Phillips wants fellow Democrats and progressives to be consistent when it comes to rhetoric. They claim Rep. Marjorie Taylor Greene (R-GA) and President Donald Trump caused violence with their words and speeches.
“I’m 52-years-old,” Phillips told CNN host Poppy Harlow. “I’ve never had to stand up in this way in my entire life. As I’ve said in my tweet, these are the times my grandparents, my great-grandparents warned me about.”
Phillips wants them to acknowledge their words have caused the same violence they condemn:
“[J]ust as the former president called COVID the China flu, which provoked attacks on Asian-Americans, calling Israel a terrorist state or an apartheid state, you know, to me is doing the same thing to the Jewish community which has been persecuted for so many generations, and it’s time to stand up and ask my progressive friends and colleagues and brothers and sisters to recognize what is at stake here, and to look back in history, not long ago, in Germany, where Jewish people felt as safe as they do in America right now, but these are the signs and signals that are very disconcerting for the community,” Phillips outlined. “And I feel an obligation to point that out and not condemn but invite my progressive colleagues to help us.”

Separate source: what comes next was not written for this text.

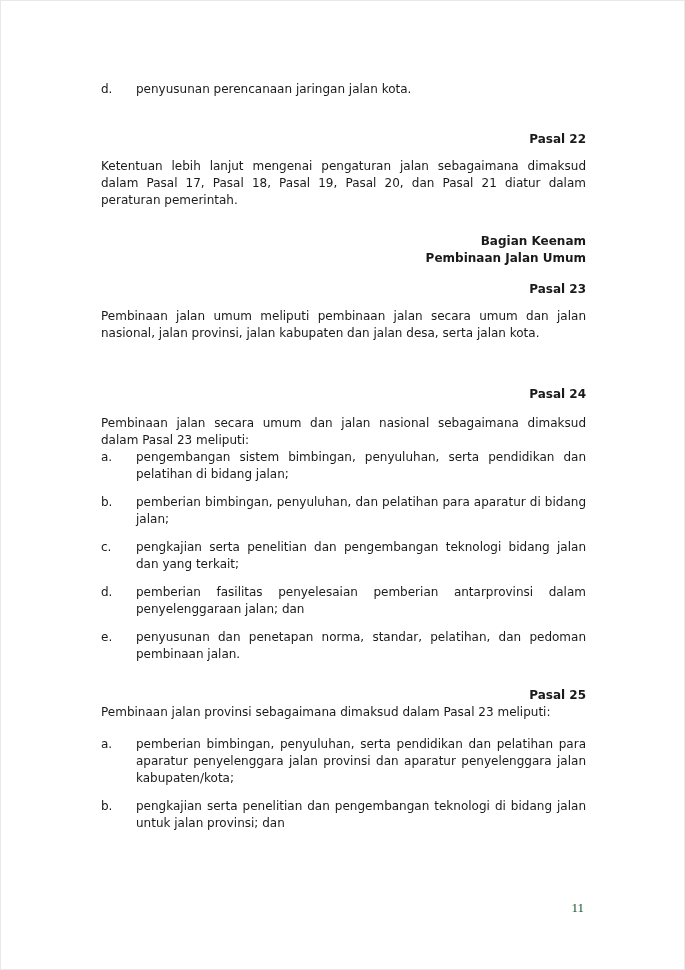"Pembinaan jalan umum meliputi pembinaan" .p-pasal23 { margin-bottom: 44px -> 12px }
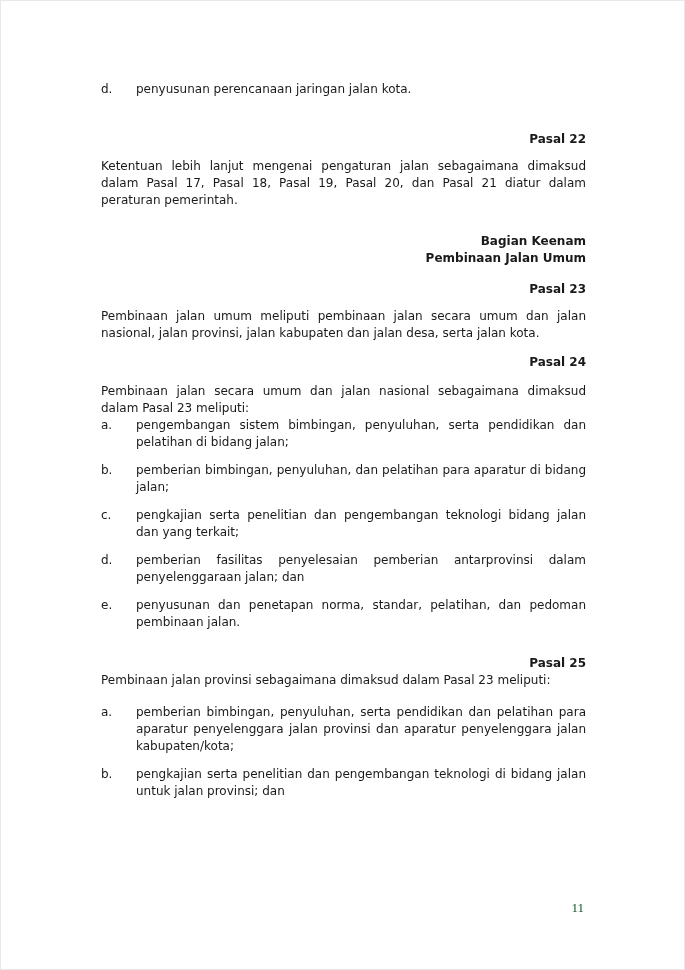"pemberian fasilitas penyelesaian" span.text { text: pemberian antarprovinsi dalam -> sengketa antarprovinsi lebih }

Phillips did not name his colleagues, but only a few Democratic congresspeople spew anti-Israel tweets and speech as much as the Squad: Rep. Rashida Tlaib (D-MI) and Rep. Ilhan Omar (D-MN):
While Phillips did not mention any of his fellow lawmakers by name, Rep. Rashida Tlaib (D-Mich.) — the first Palestinian American woman elected to Congress blasted the Biden administration on the House floor earlier this month for sending money to what she described as Israel’s “apartheid government.”On the same day, Rep. Ilhan Omar (D-Minn.) condemned Israeli Prime Minister Benjamin Netanyahu as a “far-right ethno-nationalist.”